Write out the listing in full, matching it word for word.

begin

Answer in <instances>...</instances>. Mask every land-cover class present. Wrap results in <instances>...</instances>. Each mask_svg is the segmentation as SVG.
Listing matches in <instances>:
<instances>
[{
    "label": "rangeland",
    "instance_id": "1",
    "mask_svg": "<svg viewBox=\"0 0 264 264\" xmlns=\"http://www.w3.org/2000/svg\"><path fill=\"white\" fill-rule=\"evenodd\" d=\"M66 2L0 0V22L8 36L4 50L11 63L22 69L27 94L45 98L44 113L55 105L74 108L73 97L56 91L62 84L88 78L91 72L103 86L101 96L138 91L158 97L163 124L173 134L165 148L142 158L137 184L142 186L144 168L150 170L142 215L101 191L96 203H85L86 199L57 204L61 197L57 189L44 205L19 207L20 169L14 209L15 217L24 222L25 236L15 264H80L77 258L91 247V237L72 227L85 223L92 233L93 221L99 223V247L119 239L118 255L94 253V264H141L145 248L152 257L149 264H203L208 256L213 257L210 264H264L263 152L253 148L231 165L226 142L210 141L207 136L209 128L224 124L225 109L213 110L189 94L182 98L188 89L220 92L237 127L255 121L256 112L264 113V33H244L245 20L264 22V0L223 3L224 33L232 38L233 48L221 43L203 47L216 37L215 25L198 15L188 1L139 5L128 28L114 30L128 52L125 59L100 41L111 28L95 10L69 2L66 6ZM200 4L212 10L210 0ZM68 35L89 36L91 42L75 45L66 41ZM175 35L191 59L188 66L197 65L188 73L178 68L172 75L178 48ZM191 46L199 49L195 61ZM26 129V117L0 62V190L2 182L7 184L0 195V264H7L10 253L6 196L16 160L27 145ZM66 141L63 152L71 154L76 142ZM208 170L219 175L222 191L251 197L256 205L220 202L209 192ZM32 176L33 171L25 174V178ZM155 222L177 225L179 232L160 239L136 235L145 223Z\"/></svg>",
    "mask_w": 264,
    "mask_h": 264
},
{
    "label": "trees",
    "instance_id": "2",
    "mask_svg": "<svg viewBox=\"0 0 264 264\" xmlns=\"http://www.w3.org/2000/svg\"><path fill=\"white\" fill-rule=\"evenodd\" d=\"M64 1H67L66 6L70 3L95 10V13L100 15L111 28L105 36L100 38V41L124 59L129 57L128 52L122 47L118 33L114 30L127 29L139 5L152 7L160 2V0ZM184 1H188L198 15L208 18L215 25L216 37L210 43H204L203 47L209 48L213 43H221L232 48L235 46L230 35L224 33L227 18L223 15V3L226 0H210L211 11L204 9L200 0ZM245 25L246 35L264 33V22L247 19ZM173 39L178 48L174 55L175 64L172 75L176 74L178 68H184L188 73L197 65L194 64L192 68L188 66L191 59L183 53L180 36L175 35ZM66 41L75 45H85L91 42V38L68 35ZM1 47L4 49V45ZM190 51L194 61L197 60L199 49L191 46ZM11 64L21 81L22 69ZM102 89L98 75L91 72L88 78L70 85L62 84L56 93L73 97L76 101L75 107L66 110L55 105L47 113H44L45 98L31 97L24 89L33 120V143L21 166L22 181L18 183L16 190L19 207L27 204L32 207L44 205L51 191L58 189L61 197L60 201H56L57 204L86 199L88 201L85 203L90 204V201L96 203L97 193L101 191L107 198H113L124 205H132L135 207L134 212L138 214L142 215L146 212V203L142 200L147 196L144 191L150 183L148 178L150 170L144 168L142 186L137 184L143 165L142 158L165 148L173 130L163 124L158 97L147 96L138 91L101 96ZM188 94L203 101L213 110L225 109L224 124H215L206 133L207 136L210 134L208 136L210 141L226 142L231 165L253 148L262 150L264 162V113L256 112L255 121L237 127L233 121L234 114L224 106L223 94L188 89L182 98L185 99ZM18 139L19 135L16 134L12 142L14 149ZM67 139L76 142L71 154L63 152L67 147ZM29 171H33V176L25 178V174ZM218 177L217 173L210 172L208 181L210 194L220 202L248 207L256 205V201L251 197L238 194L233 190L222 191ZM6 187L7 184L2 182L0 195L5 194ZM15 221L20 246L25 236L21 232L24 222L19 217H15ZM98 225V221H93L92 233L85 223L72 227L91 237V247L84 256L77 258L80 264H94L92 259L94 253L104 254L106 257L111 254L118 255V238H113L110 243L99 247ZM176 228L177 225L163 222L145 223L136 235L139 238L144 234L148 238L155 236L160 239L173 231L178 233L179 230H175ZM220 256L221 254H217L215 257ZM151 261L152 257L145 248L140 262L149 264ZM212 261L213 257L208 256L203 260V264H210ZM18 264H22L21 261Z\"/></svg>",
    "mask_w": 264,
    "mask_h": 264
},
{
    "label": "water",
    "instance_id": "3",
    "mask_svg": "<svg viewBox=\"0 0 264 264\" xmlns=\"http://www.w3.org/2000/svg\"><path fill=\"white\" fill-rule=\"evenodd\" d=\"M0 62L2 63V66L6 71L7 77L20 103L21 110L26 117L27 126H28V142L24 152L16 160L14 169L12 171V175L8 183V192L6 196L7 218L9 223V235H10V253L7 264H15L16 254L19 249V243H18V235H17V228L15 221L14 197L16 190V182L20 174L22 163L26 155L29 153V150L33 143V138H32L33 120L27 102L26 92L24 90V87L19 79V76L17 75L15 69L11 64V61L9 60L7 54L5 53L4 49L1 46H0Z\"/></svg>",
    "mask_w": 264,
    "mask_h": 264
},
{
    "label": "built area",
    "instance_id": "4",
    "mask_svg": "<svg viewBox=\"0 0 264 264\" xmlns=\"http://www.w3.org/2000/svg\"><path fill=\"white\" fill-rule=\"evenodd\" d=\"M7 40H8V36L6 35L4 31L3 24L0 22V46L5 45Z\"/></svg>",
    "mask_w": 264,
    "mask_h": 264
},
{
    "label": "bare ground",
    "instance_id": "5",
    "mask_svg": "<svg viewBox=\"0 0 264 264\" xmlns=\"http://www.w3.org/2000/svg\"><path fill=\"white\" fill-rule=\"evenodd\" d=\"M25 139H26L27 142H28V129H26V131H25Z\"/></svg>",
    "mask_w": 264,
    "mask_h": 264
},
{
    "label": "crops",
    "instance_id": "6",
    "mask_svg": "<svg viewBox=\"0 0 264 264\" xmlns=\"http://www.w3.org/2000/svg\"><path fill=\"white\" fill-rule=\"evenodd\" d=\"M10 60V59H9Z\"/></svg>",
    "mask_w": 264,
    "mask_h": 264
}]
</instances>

end

- Exercise output:
Answer in <instances>...</instances>. Mask every land-cover class present. Wrap results in <instances>...</instances>. Each mask_svg is the segmentation as SVG.
Listing matches in <instances>:
<instances>
[{
    "label": "rangeland",
    "instance_id": "1",
    "mask_svg": "<svg viewBox=\"0 0 264 264\" xmlns=\"http://www.w3.org/2000/svg\"><path fill=\"white\" fill-rule=\"evenodd\" d=\"M66 2L0 0V22L8 36L4 50L11 63L22 69L27 94L45 98L44 113L55 105L74 108L73 97L56 91L62 84L88 78L91 72L103 86L101 96L138 91L158 97L163 124L173 134L165 148L142 158L137 184L142 186L144 168L150 170L142 215L101 191L96 203H85L86 199L57 204L61 197L57 189L44 205L19 207L20 169L14 209L15 217L24 222L25 236L15 264H80L77 258L91 247V237L72 227L85 223L92 233L93 221L99 223V247L119 239L118 255L94 253V264H141L145 248L152 257L149 264H203L208 256L213 257L210 264H264L263 152L253 148L231 165L226 142L210 141L207 136L209 128L224 124L225 109L213 110L189 94L182 98L188 89L220 92L237 127L255 121L256 112L264 113V33H244L245 20L264 22V0L223 3L224 33L232 38L233 48L221 43L203 47L216 37L215 25L198 15L188 1L139 5L128 28L114 30L128 52L125 59L100 41L111 28L95 10L69 2L66 6ZM200 4L212 10L210 0ZM68 35L89 36L91 42L75 45L66 41ZM175 35L191 59L188 66L197 65L188 73L178 68L172 75L178 48ZM191 46L199 49L195 61ZM26 129V117L0 62V190L2 182L7 184L0 195V264H7L10 253L6 196L16 160L27 145ZM66 141L63 152L71 154L76 142ZM208 170L219 175L222 191L251 197L256 205L220 202L209 192ZM32 176L33 171L25 174V178ZM155 222L177 225L179 232L160 239L136 235L145 223Z\"/></svg>",
    "mask_w": 264,
    "mask_h": 264
},
{
    "label": "trees",
    "instance_id": "2",
    "mask_svg": "<svg viewBox=\"0 0 264 264\" xmlns=\"http://www.w3.org/2000/svg\"><path fill=\"white\" fill-rule=\"evenodd\" d=\"M64 1H67L66 6L70 3L95 10V13L100 15L111 28L105 36L100 38V41L124 59L129 57L128 52L122 47L118 33L114 30L127 29L139 5L152 7L160 2V0ZM184 1H188L198 15L208 18L215 25L216 37L210 43H204L203 47L209 48L213 43H221L232 48L235 46L230 35L224 33L227 18L223 15V3L226 0H210L211 11L204 9L200 0ZM245 25L246 35L264 33V22L247 19ZM173 39L178 48L174 55L175 64L172 75L176 74L178 68H184L188 73L197 65L194 64L192 68L188 66L191 59L183 53L180 36L175 35ZM66 41L75 45H85L91 42V38L68 35ZM1 47L4 49V45ZM190 51L194 61L197 60L199 49L191 46ZM11 64L21 81L22 69ZM102 89L98 75L91 72L88 78L70 85L62 84L56 93L73 97L76 101L75 107L66 110L55 105L47 113H44L45 98L31 97L24 89L33 120V143L21 166L22 181L18 183L16 190L19 207L27 204L32 207L44 205L51 191L58 189L61 197L60 201H56L57 204L86 199L88 201L85 203L90 204V201L96 203L97 193L101 191L107 198H113L124 205H132L135 207L134 212L138 214L142 215L146 212V203L142 200L147 196L144 191L150 183L148 178L150 170L144 168L142 186L137 184L143 165L142 158L165 148L173 130L163 124L158 97L147 96L138 91L101 96ZM188 94L203 101L213 110L225 109L224 124H215L206 133L207 136L210 134L208 136L210 141L226 142L231 165L253 148L262 150L264 162V113L256 112L255 121L237 127L233 121L234 114L224 106L223 94L188 89L182 98L185 99ZM18 139L19 135L16 134L12 142L14 149ZM67 139L76 142L71 154L63 152L67 147ZM29 171H33V176L25 178V174ZM218 177L217 173L210 172L208 181L210 194L220 202L248 207L256 205V201L251 197L238 194L233 190L222 191ZM6 187L7 184L2 182L0 195L5 194ZM15 221L20 246L25 236L21 232L24 222L19 217H15ZM98 225V221H93L92 233L85 223L72 227L91 237V247L84 256L77 258L80 264H94L92 259L94 253L104 254L106 257L111 254L118 255V238H113L110 243L99 247ZM176 228L177 225L163 222L145 223L136 235L139 238L144 234L148 238L155 236L160 239L173 231L178 233L179 230H175ZM220 256L221 254H217L215 257ZM151 261L152 257L145 248L140 262L149 264ZM212 261L213 257L208 256L203 260V264H210ZM18 264H22L21 261Z\"/></svg>",
    "mask_w": 264,
    "mask_h": 264
},
{
    "label": "water",
    "instance_id": "3",
    "mask_svg": "<svg viewBox=\"0 0 264 264\" xmlns=\"http://www.w3.org/2000/svg\"><path fill=\"white\" fill-rule=\"evenodd\" d=\"M0 62L2 63V66L6 71L7 77L20 103L21 110L26 117L27 126H28V142L24 152L16 160L14 169L12 171V175L8 183V192L6 196L7 218L9 223V235H10V253L7 264H15L16 254L19 249V243H18V235H17V228L15 221L14 197L16 190V182L20 174L22 163L26 155L29 153V150L33 143V138H32L33 120L27 102L26 92L24 90V87L19 79V76L17 75L15 69L11 64V61L9 60L7 54L5 53L4 49L1 46H0Z\"/></svg>",
    "mask_w": 264,
    "mask_h": 264
},
{
    "label": "built area",
    "instance_id": "4",
    "mask_svg": "<svg viewBox=\"0 0 264 264\" xmlns=\"http://www.w3.org/2000/svg\"><path fill=\"white\" fill-rule=\"evenodd\" d=\"M7 40H8V36L6 35L4 31L3 24L0 22V46L5 45Z\"/></svg>",
    "mask_w": 264,
    "mask_h": 264
},
{
    "label": "bare ground",
    "instance_id": "5",
    "mask_svg": "<svg viewBox=\"0 0 264 264\" xmlns=\"http://www.w3.org/2000/svg\"><path fill=\"white\" fill-rule=\"evenodd\" d=\"M25 139H26L27 142H28V129H26V131H25Z\"/></svg>",
    "mask_w": 264,
    "mask_h": 264
},
{
    "label": "crops",
    "instance_id": "6",
    "mask_svg": "<svg viewBox=\"0 0 264 264\" xmlns=\"http://www.w3.org/2000/svg\"><path fill=\"white\" fill-rule=\"evenodd\" d=\"M10 60V59H9Z\"/></svg>",
    "mask_w": 264,
    "mask_h": 264
}]
</instances>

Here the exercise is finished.